Weak convergence of stochastic integrals
Xavier Bardina, Salim Boukfal
TL;DR
This paper addresses the weak convergence of multiparameter stochastic integrals driven by a Brownian sheet, showing that $X_n(t)=\int_{[0,t]} f_n(u)\theta_n(u)\,du$ converges in law in $\mathcal{C}([0,T])$ to $X(t)=\int_{[0,t]} f(u)W(du)$ when $\theta_n$ approximate the Brownian sheet $W$ and $f_n\to f$ in $L^{2q}([0,T])$ for some $q>1$ and $m>2q$ controlling increments.

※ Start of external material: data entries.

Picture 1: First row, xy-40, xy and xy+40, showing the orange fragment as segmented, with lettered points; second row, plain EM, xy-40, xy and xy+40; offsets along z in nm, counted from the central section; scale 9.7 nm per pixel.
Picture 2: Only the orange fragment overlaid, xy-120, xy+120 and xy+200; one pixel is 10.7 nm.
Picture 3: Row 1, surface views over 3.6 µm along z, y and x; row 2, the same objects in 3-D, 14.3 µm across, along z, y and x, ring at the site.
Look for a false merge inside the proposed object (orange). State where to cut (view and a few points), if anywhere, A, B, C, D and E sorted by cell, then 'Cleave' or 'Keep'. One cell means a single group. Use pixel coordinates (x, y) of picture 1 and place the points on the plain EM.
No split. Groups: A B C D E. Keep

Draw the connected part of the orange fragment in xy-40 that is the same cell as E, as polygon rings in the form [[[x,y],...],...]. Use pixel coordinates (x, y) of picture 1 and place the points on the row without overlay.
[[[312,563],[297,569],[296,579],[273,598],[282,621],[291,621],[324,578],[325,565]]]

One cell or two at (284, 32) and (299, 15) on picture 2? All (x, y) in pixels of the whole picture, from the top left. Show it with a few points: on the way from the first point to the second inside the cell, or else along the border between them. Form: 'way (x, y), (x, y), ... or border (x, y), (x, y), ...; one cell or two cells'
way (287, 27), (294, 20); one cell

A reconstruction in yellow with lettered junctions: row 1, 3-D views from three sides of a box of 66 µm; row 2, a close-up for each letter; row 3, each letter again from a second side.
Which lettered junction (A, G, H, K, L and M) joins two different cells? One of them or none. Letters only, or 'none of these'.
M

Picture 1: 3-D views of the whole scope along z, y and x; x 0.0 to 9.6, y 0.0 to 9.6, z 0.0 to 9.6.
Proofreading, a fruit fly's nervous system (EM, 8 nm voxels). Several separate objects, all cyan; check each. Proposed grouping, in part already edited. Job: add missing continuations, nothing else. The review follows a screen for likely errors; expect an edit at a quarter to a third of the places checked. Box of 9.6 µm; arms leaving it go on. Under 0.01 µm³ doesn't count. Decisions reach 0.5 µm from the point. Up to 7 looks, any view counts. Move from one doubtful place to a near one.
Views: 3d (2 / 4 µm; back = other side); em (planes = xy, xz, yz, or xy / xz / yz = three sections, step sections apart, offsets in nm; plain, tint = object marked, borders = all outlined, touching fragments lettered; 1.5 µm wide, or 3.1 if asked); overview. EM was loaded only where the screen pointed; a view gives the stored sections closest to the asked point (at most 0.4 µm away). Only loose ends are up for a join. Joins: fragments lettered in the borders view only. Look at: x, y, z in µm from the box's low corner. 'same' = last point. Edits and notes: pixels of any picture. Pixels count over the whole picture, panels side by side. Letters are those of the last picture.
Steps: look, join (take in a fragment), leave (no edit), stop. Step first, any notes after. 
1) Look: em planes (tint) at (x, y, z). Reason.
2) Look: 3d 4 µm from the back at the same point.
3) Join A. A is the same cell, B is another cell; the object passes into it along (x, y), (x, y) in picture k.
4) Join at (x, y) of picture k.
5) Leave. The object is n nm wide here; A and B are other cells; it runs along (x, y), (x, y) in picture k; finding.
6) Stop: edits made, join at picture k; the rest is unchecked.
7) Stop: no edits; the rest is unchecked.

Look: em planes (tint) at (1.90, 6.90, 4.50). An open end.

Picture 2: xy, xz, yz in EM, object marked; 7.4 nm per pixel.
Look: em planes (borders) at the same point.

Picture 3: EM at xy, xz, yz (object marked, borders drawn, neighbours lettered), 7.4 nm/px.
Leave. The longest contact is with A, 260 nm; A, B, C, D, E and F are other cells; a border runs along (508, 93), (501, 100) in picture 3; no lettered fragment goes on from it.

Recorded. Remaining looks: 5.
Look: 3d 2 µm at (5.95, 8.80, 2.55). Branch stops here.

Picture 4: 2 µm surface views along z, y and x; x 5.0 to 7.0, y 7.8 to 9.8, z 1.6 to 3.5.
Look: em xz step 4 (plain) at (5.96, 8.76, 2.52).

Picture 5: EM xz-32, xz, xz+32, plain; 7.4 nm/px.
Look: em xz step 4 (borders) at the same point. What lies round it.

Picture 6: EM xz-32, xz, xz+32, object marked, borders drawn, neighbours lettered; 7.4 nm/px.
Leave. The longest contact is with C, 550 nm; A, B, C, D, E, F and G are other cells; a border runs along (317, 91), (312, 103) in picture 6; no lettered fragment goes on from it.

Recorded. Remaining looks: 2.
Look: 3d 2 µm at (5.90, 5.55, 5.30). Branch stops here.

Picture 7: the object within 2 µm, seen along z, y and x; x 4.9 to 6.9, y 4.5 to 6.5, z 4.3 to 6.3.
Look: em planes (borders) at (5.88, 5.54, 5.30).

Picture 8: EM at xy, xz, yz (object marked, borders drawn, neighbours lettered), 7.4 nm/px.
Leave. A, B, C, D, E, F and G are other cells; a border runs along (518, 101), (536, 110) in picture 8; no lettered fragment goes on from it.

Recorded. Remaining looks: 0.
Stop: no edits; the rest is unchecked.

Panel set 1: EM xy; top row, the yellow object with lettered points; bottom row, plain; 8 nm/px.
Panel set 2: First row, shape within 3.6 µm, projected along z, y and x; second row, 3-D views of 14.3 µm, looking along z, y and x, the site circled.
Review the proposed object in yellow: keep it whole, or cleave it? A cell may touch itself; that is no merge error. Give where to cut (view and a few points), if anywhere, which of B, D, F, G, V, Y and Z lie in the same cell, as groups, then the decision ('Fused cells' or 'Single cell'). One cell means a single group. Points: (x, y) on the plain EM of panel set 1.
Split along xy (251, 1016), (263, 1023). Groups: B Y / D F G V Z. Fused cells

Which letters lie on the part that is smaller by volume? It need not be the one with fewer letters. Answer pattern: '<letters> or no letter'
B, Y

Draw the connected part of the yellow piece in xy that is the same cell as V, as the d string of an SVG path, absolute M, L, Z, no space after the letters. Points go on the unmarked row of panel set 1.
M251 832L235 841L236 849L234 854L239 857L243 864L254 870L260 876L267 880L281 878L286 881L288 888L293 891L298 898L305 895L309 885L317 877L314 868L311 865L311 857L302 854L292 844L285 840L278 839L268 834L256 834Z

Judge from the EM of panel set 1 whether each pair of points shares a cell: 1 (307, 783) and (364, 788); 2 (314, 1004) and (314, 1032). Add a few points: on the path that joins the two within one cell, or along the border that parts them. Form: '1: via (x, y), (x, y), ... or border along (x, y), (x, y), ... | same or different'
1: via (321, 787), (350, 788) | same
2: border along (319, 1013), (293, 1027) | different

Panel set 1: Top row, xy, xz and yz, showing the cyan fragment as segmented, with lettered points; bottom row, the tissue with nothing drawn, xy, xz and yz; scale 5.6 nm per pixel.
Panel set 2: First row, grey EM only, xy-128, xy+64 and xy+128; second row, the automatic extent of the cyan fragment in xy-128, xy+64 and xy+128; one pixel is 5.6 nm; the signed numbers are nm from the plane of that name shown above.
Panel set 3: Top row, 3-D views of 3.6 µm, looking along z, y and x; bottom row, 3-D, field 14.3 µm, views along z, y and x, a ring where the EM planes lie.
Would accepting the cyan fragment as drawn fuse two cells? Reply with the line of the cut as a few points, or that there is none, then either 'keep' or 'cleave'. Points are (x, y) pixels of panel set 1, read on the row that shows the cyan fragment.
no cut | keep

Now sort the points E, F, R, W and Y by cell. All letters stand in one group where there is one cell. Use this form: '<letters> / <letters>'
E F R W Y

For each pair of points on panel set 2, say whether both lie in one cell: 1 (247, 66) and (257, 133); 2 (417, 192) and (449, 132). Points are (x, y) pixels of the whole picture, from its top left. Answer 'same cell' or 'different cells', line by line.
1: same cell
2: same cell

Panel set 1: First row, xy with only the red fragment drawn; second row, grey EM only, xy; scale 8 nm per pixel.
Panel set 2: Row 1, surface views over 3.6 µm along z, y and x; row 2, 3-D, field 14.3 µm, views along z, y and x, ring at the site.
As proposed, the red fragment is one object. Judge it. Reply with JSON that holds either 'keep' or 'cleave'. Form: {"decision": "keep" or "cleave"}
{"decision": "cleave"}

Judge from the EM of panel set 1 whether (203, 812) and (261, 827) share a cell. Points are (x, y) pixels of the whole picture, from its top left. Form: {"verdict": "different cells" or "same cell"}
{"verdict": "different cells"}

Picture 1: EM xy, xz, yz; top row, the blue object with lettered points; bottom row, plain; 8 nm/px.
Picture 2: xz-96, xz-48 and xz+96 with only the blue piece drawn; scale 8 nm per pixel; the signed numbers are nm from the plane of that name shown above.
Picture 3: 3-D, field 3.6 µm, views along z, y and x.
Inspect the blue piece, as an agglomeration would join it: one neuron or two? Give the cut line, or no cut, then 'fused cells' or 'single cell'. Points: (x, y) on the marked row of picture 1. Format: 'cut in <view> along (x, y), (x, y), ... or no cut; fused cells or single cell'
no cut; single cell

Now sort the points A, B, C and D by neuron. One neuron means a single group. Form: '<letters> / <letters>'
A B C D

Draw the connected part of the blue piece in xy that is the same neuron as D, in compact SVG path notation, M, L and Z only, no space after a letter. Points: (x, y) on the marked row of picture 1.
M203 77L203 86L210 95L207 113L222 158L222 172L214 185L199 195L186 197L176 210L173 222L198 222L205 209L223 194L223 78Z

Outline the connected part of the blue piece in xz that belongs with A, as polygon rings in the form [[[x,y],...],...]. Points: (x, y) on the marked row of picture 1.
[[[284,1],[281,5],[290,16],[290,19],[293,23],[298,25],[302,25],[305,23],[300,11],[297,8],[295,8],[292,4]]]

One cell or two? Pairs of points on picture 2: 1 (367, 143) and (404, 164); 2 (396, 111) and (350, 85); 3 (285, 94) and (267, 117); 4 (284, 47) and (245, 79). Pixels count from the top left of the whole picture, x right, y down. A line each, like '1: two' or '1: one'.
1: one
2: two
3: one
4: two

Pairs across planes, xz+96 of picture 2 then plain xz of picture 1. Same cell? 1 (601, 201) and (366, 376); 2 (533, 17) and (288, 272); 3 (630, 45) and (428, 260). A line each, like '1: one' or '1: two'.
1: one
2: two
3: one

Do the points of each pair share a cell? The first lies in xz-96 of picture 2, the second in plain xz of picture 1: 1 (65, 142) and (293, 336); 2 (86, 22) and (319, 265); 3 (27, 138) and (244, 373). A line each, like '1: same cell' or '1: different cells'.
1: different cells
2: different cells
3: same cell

The proof uses tightness via a Bickel–Wichura criterion and finite‑dimensional convergence by showing $J^n(g)\to J(g)$ for simple $g$ and extending by density. The paper then verifies the key increment‑moment condition for two concrete kernels, the Donsker and Kac‑Stroock kernels, providing explicit multiparameter approximations to $\int f(u)W(du)$. Overall, it extends known one‑parameter results to multiparameter stochastic integrals and offers practical schemes for simulating Brownian‑sheet driven phenomena.
Abstract
In this paper we provide sufficient conditions for sequences of stochastic processes of the form $\int_{[0,t]} f_n(u) θ_n(u) du$, to weakly converge, in the space of continuous functions over a closed interval, to integrals with respect to the Brownian motion, $\int_{[0,t]} f(u)W(du)$, where $\{f_n\}_n$ is a sequence satisfying some integrability conditions converging to $f$ and $\{θ_n\}_n$ is a sequence of stochastic processes whose integrals $\int_{[0,t]}θ_n(u)du$ converge in law to the Brownian motion (in the sense of the finite dimensional distribution convergence), in the multidimensional parameter set case.